▶ [Work required] Without including any pictures, reproduce all the lines below word for word.

++++++++

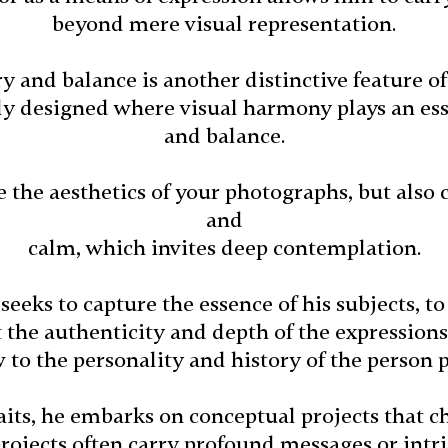
beyond mere visual representation.
 and balance is another distinctive feature of
ly designed where visual harmony plays an es
and balance.
the aesthetics of your photographs, but also 
and
calm, which invites deep contemplation.
 seeks to capture the essence of his subjects, t
t the authenticity and depth of the expression
to the personality and history of the person 
raits, he embarks on conceptual projects that 
rojects often carry profound messages or intri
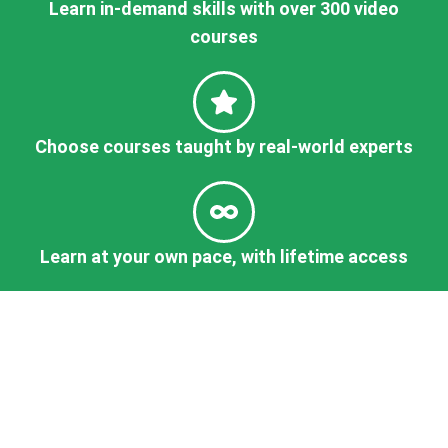
Learn in-demand skills with over 300 video
courses
Choose courses taught by real-world experts
Learn at your own pace, with lifetime access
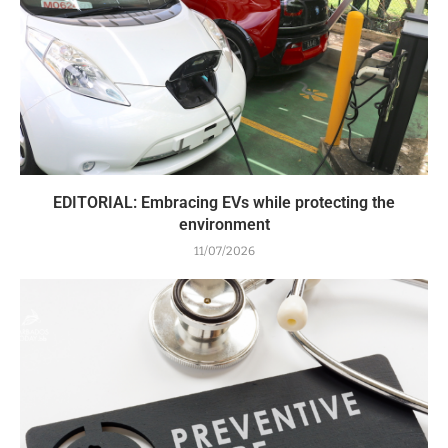
EDITORIAL: Embracing EVs while protecting the
environment
11/07/2026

++++++++

▶ [Solution to the problem]
beyond mere visual representation.
 and balance is another distinctive feature of
ly designed where visual harmony plays an es
and balance.
the aesthetics of your photographs, but also 
and
calm, which invites deep contemplation.
 seeks to capture the essence of his subjects, t
t the authenticity and depth of the expression
to the personality and history of the person 
raits, he embarks on conceptual projects that 
rojects often carry profound messages or intri
Learn in-demand skills with over 300 video
courses
Choose courses taught by real-world experts
Learn at your own pace, with lifetime access
EDITORIAL: Embracing EVs while protecting the
environment
11/07/2026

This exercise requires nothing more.